The limitations of the current study include the force used on the drill handle, which may not accurately reflect the forces used to prepare the implant bed. Moreover, the chosen force measurement device with a range of 0–500 N, as a device with a narrower range (e.g., 0–10 N) would provide higher sensitivity, better accuracy, and improved reproducibility. One limitation of this study is the use of polyurethane-based material to simulate soft tissue. While commonly used in in vitro studies for its elastic properties and standardization, it does not perfectly mimic the biomechanical characteristics of human mucosa. Owing to the in vitro nature of the study, numerous other elements were overlooked, including the surgeon's position, mouth opening, guide location inside the dental arch, and surgical access. Furthermore, implant placement was performed simulated. Therefore, other clinical studies evaluating the surgical guide designs mentioned in this study are recommended, along with different guide extensions.

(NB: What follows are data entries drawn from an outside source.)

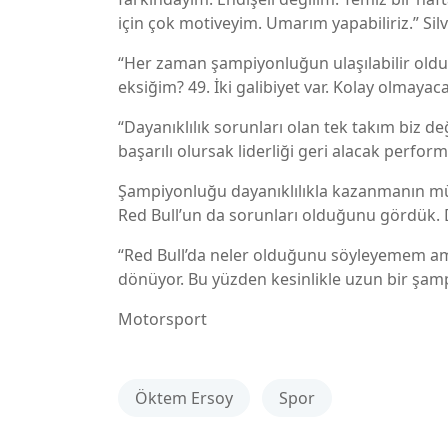
için çok motiveyim. Umarım yapabiliriz.” Sil
“Her zaman şampiyonluğun ulaşılabilir ol
eksiğim? 49. İki galibiyet var. Kolay olmaya
“Dayanıklılık sorunları olan tek takım biz d
başarılı olursak liderliği geri alacak perform
Şampiyonluğu dayanıklılıkla kazanmanın m
Red Bull’un da sorunları olduğunu gördük. Do
“Red Bull’da neler olduğunu söyleyemem ama
dönüyor. Bu yüzden kesinlikle uzun bir şam
Motorsport
Öktem Ersoy
Spor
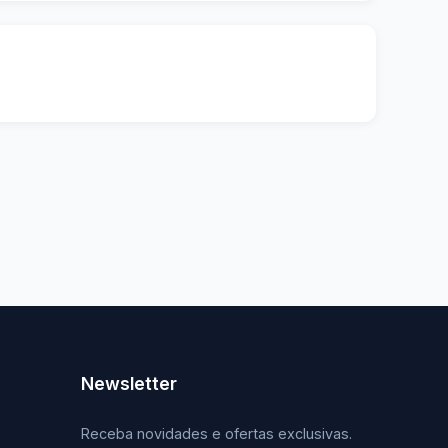
Newsletter
Receba novidades e ofertas exclusivas.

Changing the predetermined parameters in the planning software and creating a clasp-like part for the fabrication of retentive surgical guide designs requires additional steps, which could complicate the design of surgical guides. Therefore, the fixation of surgical guides in unilateral distal extension bases is preferred. Furthermore, care should be taken when applying forces to surgical guides, especially when implants replace mandibular molar teeth.
Conclusion
Based on the findings of this in vitro study, the following conclusions were drawn:
- Incorporating retention features into surgical guides significantly affects guide stability and simulated implant displacement.
- The use of fixation pins in the surgical guide design demonstrated superior accuracy compared to the retentive design.
- The unilateral tooth-supported retentive surgical guide achieved acceptable accuracy in simulated implant placement.